#### Source document
North Pearsall is a census-designated place (CDP) in Frio County, Texas, United States. The population was 614 at the 2010 census.

Geography
North Pearsall is located in central Frio County at  (28.919296, -99.092906). It is bordered to the south by the city of Pearsall, the county seat. Interstate 35 forms the western edge of the CDP, with access from Exit 104.

According to the United States Census Bureau, the CDP has a total area of , all of it land.

Demographics

As of the census of 2000, 561 people, 162 households, and 139 families were residing in the CDP. The population density was 420.3 people per mi2 (162.9/km2). The 176 housing units averaged 131.9/sq mi (51.1/km2). The racial makeup of the CDP was 72.55% White, 1.25% Native American, 24.42% from other races, and 1.78% from two or more races. Hispanics or Latinos of any race were 82.00% of the population.

Of the 162 households, 58.0% had children under the age of 18 living with them, 68.5% were married couples living together, 10.5% had a female householder with no husband present, and 13.6% were not families. About 10.5% of all households were made up of individuals, and 4.9% had someone living alone who was 65 years of age or older. The average household size was 3.46, and the average family size was 3.73.

In the CDP, the age distribution was 37.4% under 18, 9.6% from 18 to 24, 30.3% from 25 to 44, 18.9% from 45 to 64, and 3.7% who were 65 or older. The median age was 27 years. For every 100 females, there were 94.1 males. For every 100 females age 18 and over, there were 101.7 males.

The median income for a household in the CDP was $32,917, and for a family was $35,000. Males had a median income of $26,667 versus $17,167 for females. The per capita income for the CDP was $11,602. About 8.3% of families and 8.1% of the population were below the poverty line, including 8.7% of those under age 18 and 11.3% of those age 65 or over.

Education
North Pearsall is served by the Pearsall Independent School District.
########
#### Exercise data
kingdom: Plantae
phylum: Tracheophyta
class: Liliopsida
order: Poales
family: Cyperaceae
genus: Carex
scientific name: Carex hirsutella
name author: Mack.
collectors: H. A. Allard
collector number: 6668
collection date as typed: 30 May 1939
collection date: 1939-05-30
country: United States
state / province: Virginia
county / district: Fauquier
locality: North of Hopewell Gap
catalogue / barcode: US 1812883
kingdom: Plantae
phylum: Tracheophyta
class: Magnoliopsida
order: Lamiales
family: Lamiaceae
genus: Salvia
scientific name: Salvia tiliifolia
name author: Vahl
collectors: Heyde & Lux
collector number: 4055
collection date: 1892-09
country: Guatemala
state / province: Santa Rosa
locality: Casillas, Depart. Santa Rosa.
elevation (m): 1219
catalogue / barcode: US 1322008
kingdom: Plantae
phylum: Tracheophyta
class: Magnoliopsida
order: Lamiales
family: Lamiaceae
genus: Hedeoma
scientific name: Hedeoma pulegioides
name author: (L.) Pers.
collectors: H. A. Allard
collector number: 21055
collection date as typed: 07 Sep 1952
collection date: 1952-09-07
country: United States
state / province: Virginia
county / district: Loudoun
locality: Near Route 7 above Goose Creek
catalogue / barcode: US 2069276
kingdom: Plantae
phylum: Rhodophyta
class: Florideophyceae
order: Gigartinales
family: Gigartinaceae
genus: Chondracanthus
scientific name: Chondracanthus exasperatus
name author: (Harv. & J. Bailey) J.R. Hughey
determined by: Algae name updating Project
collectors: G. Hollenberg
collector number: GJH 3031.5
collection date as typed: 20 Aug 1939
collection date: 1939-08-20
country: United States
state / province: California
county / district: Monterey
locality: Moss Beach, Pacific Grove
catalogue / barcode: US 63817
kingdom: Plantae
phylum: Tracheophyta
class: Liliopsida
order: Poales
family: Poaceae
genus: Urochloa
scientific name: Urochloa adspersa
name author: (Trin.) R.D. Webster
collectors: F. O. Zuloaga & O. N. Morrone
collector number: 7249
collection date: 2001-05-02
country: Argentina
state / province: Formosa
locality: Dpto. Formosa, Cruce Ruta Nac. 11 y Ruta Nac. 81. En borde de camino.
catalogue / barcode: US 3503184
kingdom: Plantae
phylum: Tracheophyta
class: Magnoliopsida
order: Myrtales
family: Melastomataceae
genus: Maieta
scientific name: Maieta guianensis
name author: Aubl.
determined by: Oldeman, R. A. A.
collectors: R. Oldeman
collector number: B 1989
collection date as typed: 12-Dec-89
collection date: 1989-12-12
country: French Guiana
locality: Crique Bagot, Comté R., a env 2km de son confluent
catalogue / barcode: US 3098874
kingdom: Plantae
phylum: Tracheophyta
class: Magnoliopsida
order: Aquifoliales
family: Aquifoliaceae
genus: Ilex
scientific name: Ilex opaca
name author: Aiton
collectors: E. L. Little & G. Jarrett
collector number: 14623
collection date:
########
__Work to be completed__: Which school district serves the place described in the North Pearsall article? Nothing in the rows is needed for what follows.

__Response below__: The Pearsall Independent School District.